At one company I used to work for, I had three standups every morning. It should have been five because at one point I worked with four squads (making five with the design team) but I simply never joined them all.
This is how my usual mornings went.
I’d get to the office at around 8:30am – a bit early so I had some time to sort out my desk and check email. My first standup was at 9:20am. This was the design standup which should have taken about 10 minutes but quite often extended to double its allocated time. I then had 20 minutes till the next standup at 10am. This was the one that always started late and usually extended well over the allocated time. Right after that one, at 10:15am was the next standup. This one usually took about 15 minutes to get through.
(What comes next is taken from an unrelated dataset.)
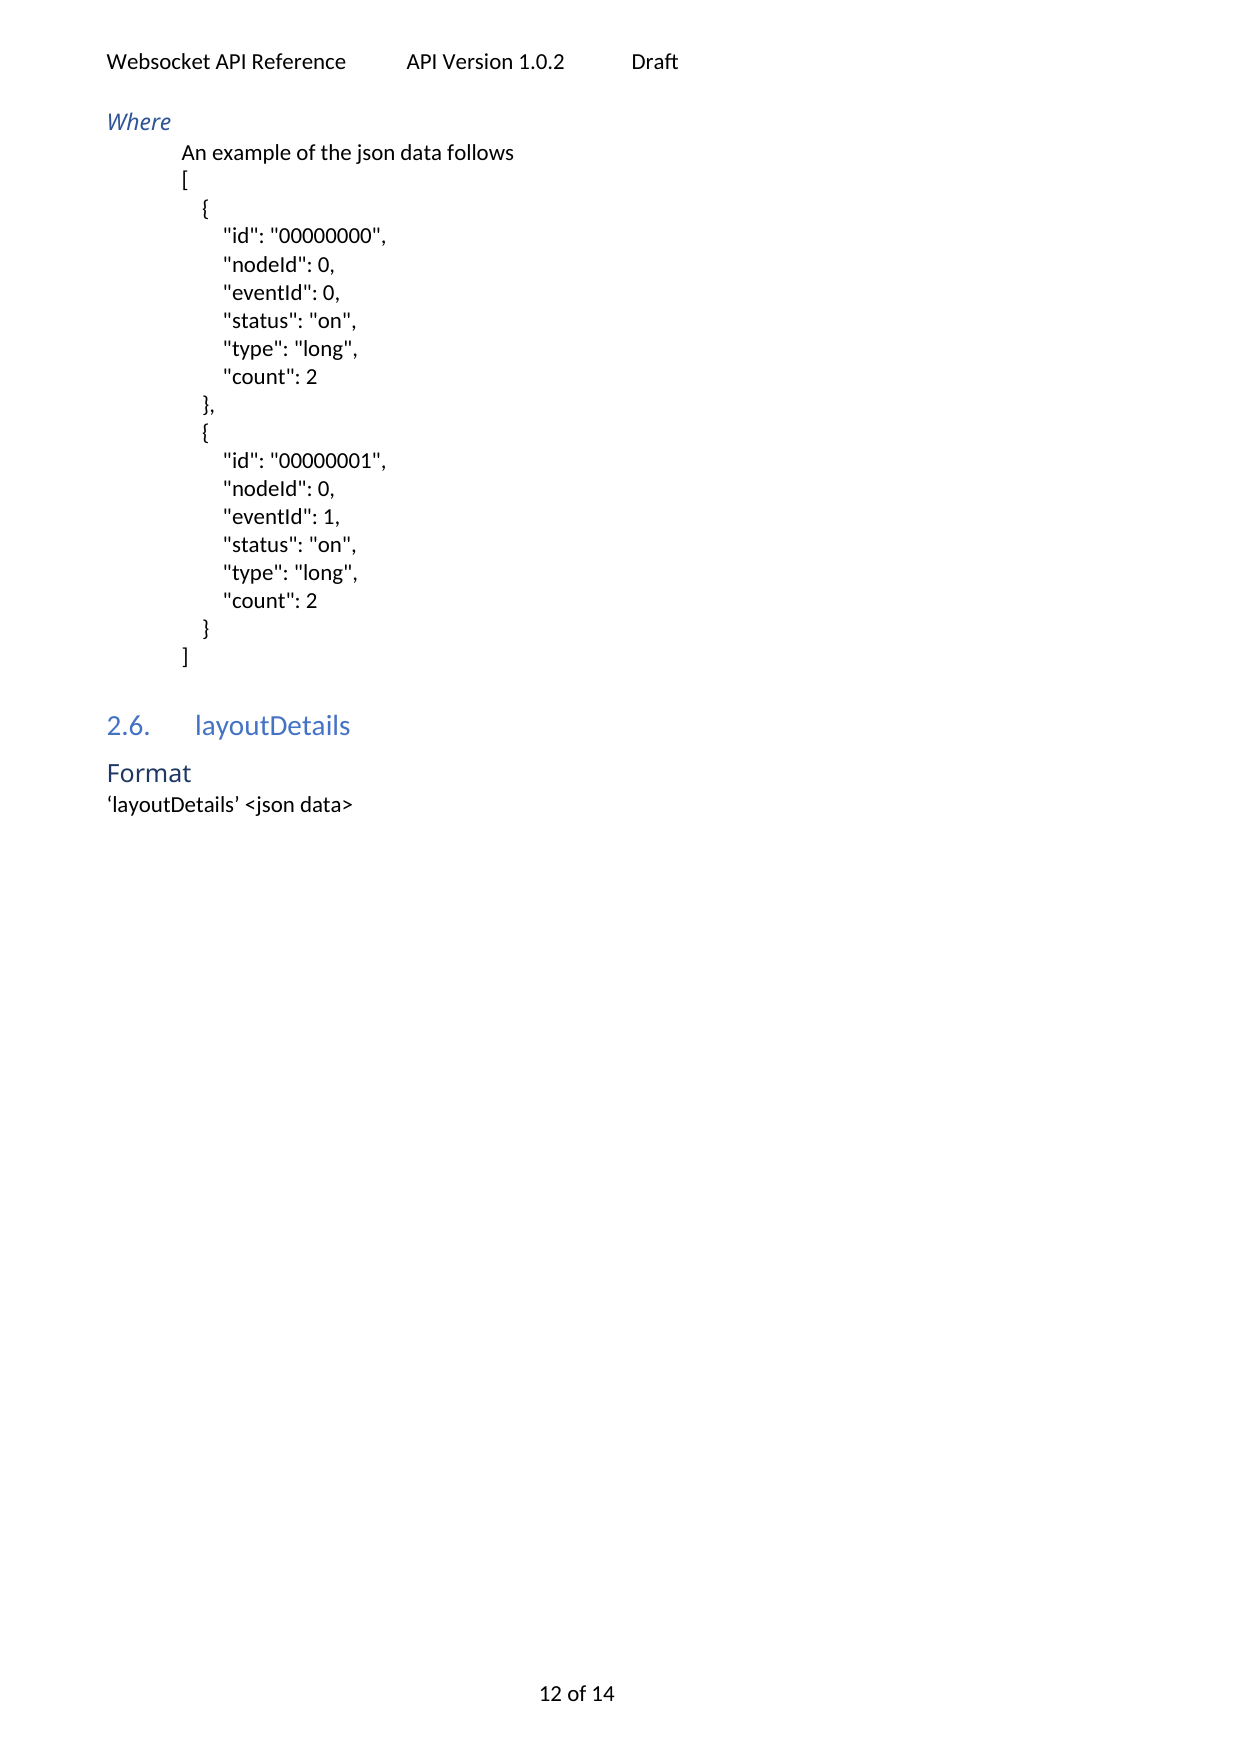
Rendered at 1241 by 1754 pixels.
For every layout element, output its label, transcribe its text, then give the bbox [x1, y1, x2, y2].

By the time I was done with all the standups, two hours had passed. Two hours out of the eight of my working day and I had got nothing done, and no time or energy to take a look at what I should start working on. Add lunch time and a couple of meetings to the schedule and you’re only left with two or three hours that you can actually spend working on something.
But I Like Standups
Don’t get me wrong. I’m not one of those who think that standups are fundamentally flawed. I think they’re great – when done right. But that’s the catch, very few companies get them right.
The basic idea of a standup is: share with your teammates what you’re working on and if there’s anything blocking you. So standups really do make sense when they’re timely, when the team is cross-functional, and everyone from the team works on the same project. I would even go as far and say they’re essential for moving things forward and keeping the momentum going. But that’s pretty much the only case when standups work well (at least in my experience).
Reasons why Standups Suck
- Very often they’re a way for a manager to sync up with his team instead of the team staying in sync.
- For that reason, the number of participants is usually too high.
- Often the participants aren’t on the same squad or at least working on the same project.
- Each participant may be in several squads and have a standup with each of those.
- They’re mostly passive (receiving information instead of active participation) and listening to what nine other people are working on is simply boring.
- They often turn into discussions between two individual participants and are generally too long.
- In the end, participants get to listen to a load of stuff about what everyone else is working on and most of it is irrelevant to them (for reasons above) which makes it a waste of time.
Do you Need Them in the First Place?
Sometimes, the best standup is no standup. You don’t need a standup if you’re working on a small team, in a dedicated room where the communication is continuous. People argue that this only works in small startups and teams in general. At GitLab (currently 250+ people), we don’t do standups. We encourage people to work asynchronously and it seems to work just fine.
How can you do Them Asynchronously?
Could you ask the team members to write down what they’re working on in your Slack channel and only have a proper standup if someone is blocked or a quick discussion is needed? You could save a lot of energy for a lot of people who could already be working in the meantime.
Can you Minimise Them so Each Person Only has one Standup a day?
What killed me most in the experience I described above was that I had to attend so many standups. The fact that I spent two hours at work producing nothing quickly became frustrating for me. If you have people spread across many squads you should probably rethink your organisational structure anyway.
Make Them Short
If you really need to have standups make them short. Each person should only have one minute to share what they’re working on. Any follow-up discussions should happen afterwards, only between the people that are related to the topic.
Cut the Number of Participants
If you have standups with groups of more than seven people, you’re doing it wrong. Let’s say you’re doing a standup with nine other people. Let’s also say you don’t follow the advice above and let people speak freely for more than a minute. If each of the people involved speaks for two minutes on average, you end up having 20-minute standups. That’s way too much. Seven participants, each speaking for one minute will only take seven minutes in total (65% less) and you can all go back to work.
If there’s a standup there’s a standup. Don’t keep people guessing whether the standup is happening or not. In my experience standups would be cancelled many times without the participants knowing. Instead of waiting for it to happen they could have already started working (it’s hard to commit to larger tasks when you know that you have a meeting in 10 minutes).
Standups aren’t fundamentally flawed. The basic idea is good – it’s a quick and easy way for the team to stay in sync, identify blocks early and schedule further discussions if needed. The problem with them is that they’re not being executed properly most of the time. Not every company and not every team needs a standup as well. This is not a hipster, one-size-fits-all solution for managers that will solve most of their problems. It’s not a silver bullet, it’s a tool that, like most, is best used within certain constraints. It’s about time we start using it as such.